# SET EXERCISE
Can you reproduce, word for word, every line of the material from the one containing "Wrap output in" through the end of the material?

(Source records)
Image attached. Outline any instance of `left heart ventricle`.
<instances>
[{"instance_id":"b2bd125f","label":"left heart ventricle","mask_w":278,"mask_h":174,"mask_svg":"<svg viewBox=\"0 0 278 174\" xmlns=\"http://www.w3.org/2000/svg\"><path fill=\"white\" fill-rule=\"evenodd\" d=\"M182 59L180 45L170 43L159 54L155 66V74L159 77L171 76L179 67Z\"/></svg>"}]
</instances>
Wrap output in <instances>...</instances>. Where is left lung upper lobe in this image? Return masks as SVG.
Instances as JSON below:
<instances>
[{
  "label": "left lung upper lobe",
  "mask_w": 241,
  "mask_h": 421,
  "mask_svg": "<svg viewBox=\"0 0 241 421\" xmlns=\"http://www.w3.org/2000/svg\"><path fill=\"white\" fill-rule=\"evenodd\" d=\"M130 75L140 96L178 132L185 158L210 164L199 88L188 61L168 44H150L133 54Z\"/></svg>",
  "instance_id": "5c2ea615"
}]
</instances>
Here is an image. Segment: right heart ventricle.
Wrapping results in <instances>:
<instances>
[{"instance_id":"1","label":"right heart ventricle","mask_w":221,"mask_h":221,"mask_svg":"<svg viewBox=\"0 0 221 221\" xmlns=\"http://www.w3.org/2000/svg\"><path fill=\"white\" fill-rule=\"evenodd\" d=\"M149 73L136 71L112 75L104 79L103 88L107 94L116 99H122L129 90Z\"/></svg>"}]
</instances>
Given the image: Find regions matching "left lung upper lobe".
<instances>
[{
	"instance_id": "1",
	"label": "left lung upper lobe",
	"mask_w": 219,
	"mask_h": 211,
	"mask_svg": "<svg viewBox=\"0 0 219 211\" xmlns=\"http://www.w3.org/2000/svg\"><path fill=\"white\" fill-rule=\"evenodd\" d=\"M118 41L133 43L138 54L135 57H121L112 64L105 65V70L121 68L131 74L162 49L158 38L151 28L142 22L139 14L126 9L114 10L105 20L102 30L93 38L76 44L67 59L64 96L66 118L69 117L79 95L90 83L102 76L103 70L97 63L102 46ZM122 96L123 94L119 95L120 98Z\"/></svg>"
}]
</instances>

# SOLUTION
Wrap output in <instances>...</instances>. Where is left lung upper lobe in this image? Return masks as SVG.
Instances as JSON below:
<instances>
[{
  "label": "left lung upper lobe",
  "mask_w": 241,
  "mask_h": 421,
  "mask_svg": "<svg viewBox=\"0 0 241 421\" xmlns=\"http://www.w3.org/2000/svg\"><path fill=\"white\" fill-rule=\"evenodd\" d=\"M130 75L140 96L178 132L185 158L210 164L199 88L188 61L168 44H150L133 54Z\"/></svg>",
  "instance_id": "5c2ea615"
}]
</instances>
Here is an image. Segment: right heart ventricle.
Wrapping results in <instances>:
<instances>
[{"instance_id":"1","label":"right heart ventricle","mask_w":221,"mask_h":221,"mask_svg":"<svg viewBox=\"0 0 221 221\" xmlns=\"http://www.w3.org/2000/svg\"><path fill=\"white\" fill-rule=\"evenodd\" d=\"M149 73L136 71L112 75L104 79L103 88L107 94L116 99H122L129 90Z\"/></svg>"}]
</instances>
Given the image: Find regions matching "left lung upper lobe".
<instances>
[{
	"instance_id": "1",
	"label": "left lung upper lobe",
	"mask_w": 219,
	"mask_h": 211,
	"mask_svg": "<svg viewBox=\"0 0 219 211\" xmlns=\"http://www.w3.org/2000/svg\"><path fill=\"white\" fill-rule=\"evenodd\" d=\"M118 41L133 43L138 54L135 57H121L112 64L105 65V70L121 68L131 74L162 49L158 38L151 28L142 22L139 14L126 9L114 10L105 20L102 30L93 38L76 44L67 59L64 96L66 118L69 117L79 95L90 83L102 76L103 70L97 63L102 46ZM122 96L123 94L119 95L120 98Z\"/></svg>"
}]
</instances>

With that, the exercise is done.